Overnight Handoff — Binary DSL Phase 1.5+ (follow-ups + Phase 2)
Baseline: 954550a9 on trunk (Phase 1.4 complete — parser + typecheck + MIR + real codegen + .with {} shipped)
Design doc (canonical): docs/design/BINARY_DSL.md — 335 lines, 12 locked decisions, 5 worked examples
Prior handoffs:
docs/handoff/overnight-binary-dsl-phase-1.md— Phase 1.1-1.3 discoveries D1-D5docs/handoff/overnight-binary-dsl-phase-1-4.md— Phase 1.4 scope
Session status: Phase 1.4 complete. 6 commits on trunk, 61 binary-DSL tests green, fixpoint 2072 functions, smoke clean.
What’s done (this session — Phase 1.4)
| STEP | Commit | Spec | Status |
|---|---|---|---|
| 1 type-name resolution | 4207e4d7 | binary_types_spec.qz (5) | ✅ green |
| 2 method signatures + MIR divert | 642e4a20 | binary_methods_spec.qz (3) | ✅ green |
3 as operator bitcast | 4b5388e1 | binary_bitcast_spec.qz (3) | ✅ green |
| 4 real codegen | 470f3cb1 | (reuses bitcast + methods) | ✅ green |
| 5 .with {} postfix | 954550a9 | binary_with_spec.qz (3) | ✅ green |
| 6 roundtrip coverage | 86cfed2b | binary_roundtrip_spec.qz (4) | ✅ green |
Total: 61 binary-DSL tests (parse 14 + typecheck 19 + mir 10 + types 5 + methods 3 + bitcast 3 + with 3 + roundtrip 4). Fixpoint 2072. Smoke green (brainfuck, style_demo, expr_eval).
What user code can now do
import * from binary
import * from bytes
type PngIhdr = binary {
width: u32be
height: u32be
bit_depth: u8
color_type: u8
compression: u8
filter: u8
interlace: u8
}
packed struct(u32) GpioModer
pin0_mode: 2
# ...16 × u2 fields
pin15_mode: 2
end
# Construct, encode, decode, pattern-match
var h = PngIhdr { width: 1920, height: 1080, bit_depth: 8, color_type: 2,
compression: 0, filter: 0, interlace: 1 }
var bytes = h.encode() # Bytes, 13 wire bytes
match PngIhdr.decode(bytes)
Ok(h2) => puts("width=#{h2.width}") # 1920
Err(_) => puts("decode error")
end
# Packed struct: `as` bitcast + .with {}
var m = GpioModer { pin5_mode: 1, ...} # all fields required
var raw: Int = m as u32 # packed integer
var m2 = raw as GpioModer # back to struct
var tweaked = m.with { pin5_mode = 2, pin7_mode = 1 } # immutable update
What’s NOT yet done — follow-ups
Phase 1.4 gaps (file-and-fill)
These are compiler bugs / missing coverage in the Phase 1.4 codegen, not future-phase features. Each has a short description + minimal repro.
-
Straddling sub-byte fields (IPv4
frag_off: u13be). Fields whose bit width crosses a byte boundary (e.g., a 13-bit field starting at bit offset 51) aren’t yet packed/unpacked.cg_emit_binary_packandcg_emit_binary_unpackincg_intrinsic_binary.qzemit a comment marker but no code. IPv4Header can’t round-trip until this lands.Repro:
type IPv4Mini = binary { flags: u3 frag_off: u13be # straddles bytes 6..7 } # encode/decode produces garbage values for frag_off.Implementation sketch: for sub-byte fields where
bit_in_byte + width > 8, emit a loop (or unrolled chunked shifts) that writes/reads MSB-first bit by bit across the N involved bytes. BE vs LE matters here. -
Variable-width fields (bytes / bytes(n) / cstring / pstring(uN) / arrays).

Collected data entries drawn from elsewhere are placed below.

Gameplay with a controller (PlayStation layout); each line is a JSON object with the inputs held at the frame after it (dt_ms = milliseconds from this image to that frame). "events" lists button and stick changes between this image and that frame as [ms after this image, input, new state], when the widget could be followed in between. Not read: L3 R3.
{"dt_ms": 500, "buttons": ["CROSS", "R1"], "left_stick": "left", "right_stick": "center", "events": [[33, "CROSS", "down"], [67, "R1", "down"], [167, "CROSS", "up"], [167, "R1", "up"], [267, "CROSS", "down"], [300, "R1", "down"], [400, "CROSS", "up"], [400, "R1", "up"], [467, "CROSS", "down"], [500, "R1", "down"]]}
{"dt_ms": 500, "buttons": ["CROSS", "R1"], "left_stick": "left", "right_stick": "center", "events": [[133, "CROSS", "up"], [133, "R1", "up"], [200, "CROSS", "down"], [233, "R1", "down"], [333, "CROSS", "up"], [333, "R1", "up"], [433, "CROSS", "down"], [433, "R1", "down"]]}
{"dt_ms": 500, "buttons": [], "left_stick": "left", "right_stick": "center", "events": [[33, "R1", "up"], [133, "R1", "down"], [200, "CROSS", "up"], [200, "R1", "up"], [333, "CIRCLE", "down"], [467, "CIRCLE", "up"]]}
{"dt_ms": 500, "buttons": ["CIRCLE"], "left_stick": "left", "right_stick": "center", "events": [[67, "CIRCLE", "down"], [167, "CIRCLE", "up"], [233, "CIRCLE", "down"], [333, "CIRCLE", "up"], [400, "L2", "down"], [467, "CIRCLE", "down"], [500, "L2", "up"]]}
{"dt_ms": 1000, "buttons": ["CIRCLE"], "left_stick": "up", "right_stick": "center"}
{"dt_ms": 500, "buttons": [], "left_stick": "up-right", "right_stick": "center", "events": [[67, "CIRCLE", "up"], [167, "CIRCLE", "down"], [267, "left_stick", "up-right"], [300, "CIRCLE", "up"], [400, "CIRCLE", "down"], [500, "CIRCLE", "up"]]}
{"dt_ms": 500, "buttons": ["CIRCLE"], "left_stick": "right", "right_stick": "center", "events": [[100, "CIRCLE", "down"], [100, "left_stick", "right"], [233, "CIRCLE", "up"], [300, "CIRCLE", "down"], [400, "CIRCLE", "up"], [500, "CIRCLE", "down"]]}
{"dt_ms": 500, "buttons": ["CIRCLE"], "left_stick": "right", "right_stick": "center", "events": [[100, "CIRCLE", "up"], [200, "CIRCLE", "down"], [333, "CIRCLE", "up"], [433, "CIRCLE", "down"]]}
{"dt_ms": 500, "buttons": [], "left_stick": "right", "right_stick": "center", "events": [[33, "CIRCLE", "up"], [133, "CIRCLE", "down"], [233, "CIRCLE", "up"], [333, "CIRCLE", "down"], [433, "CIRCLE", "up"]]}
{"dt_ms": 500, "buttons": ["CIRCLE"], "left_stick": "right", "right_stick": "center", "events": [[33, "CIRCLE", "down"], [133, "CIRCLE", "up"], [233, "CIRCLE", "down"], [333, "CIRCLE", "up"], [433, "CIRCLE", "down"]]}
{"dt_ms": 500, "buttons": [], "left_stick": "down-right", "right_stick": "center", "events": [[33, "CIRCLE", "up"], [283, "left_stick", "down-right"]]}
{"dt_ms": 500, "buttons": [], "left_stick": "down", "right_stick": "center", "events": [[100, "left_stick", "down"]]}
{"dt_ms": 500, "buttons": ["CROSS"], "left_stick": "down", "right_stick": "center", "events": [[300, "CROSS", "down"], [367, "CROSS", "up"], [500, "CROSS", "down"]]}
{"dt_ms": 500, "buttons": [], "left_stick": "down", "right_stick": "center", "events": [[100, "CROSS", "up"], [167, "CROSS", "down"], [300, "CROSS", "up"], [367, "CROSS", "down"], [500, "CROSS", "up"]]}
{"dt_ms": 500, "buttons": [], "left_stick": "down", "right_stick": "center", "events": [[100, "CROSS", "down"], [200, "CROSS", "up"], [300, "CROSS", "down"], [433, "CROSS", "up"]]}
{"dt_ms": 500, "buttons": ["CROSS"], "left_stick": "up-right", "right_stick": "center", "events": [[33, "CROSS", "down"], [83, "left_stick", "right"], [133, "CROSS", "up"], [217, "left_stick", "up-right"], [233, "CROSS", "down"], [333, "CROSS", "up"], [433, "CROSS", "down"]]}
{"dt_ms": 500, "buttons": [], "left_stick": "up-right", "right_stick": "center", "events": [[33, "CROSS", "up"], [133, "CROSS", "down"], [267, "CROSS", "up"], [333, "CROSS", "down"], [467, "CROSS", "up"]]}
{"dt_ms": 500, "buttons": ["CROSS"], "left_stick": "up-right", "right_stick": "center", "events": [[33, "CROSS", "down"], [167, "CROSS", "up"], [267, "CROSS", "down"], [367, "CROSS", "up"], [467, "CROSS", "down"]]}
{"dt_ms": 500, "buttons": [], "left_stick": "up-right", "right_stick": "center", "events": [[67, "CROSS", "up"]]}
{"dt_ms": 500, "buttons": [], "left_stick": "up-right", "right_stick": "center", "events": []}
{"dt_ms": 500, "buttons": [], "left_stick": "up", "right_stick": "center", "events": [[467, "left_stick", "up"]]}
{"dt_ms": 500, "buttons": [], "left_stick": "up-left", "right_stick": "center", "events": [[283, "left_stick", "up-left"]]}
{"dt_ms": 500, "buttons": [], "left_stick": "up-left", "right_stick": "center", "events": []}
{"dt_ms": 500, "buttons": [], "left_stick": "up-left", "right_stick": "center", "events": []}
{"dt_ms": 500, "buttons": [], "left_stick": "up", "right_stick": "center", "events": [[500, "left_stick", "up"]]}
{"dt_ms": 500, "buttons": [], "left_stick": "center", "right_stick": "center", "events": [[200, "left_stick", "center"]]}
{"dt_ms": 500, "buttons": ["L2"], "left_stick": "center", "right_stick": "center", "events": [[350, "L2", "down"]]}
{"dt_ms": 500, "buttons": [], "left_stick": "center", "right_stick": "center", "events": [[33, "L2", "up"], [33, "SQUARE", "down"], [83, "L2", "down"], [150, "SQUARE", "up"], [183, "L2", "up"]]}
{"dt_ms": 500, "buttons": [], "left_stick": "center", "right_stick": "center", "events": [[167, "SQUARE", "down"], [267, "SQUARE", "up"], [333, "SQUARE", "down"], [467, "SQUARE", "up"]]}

tc_register_binary_block_defmaps these toIntplaceholders; codegen emits a comment and returns 0. Blocks IPv4Header’spayload: bytes, PE/ELF chunk parsers, and DNS/TLS record parsers.Implementation path:
_tc_bin_field_annotationin typecheck.qz: mapbytes/bytes(n)toBytes,cstring/pstring(...)toString,[T; n]/[T; field]/[T]toVec<T>.cg_intrinsic_binary.qz: PACK walks the struct field, reads the Bytes/String/Vec handle, appends its bytes to the output buffer (after pstring-length-prefix or cstring-terminator emission). UNPACK slices from the input buffer and constructs the handle.- Phase 9 of the design (zero-copy rest-of-stream) —
Bytesgets an owned/borrowed flag for reference-into-input semantics. Design line 332-335.
-
UnexpectedEof bounds checks in UNPACK. Current
cg_emit_binary_unpackloads from the Bytes data pointer without checking the buffer length. Missing bytes at the end silently read zeros instead of returningErr(ParseError::UnexpectedEof). Fix: at the top of the emitter,if bytes.size() < expected_bytes return Result::Err(ParseError::UnexpectedEof). -
Float fields (
f32le/be,f64le/be). Width info parsed correctly in_cg_bin_parse_width_info, but the pack/unpack emitters treat them as integers. None of the 5 worked examples uses floats, so low priority — but the spec says these are valid Phase 1 types. -
Packed struct registration is too lax at typecheck.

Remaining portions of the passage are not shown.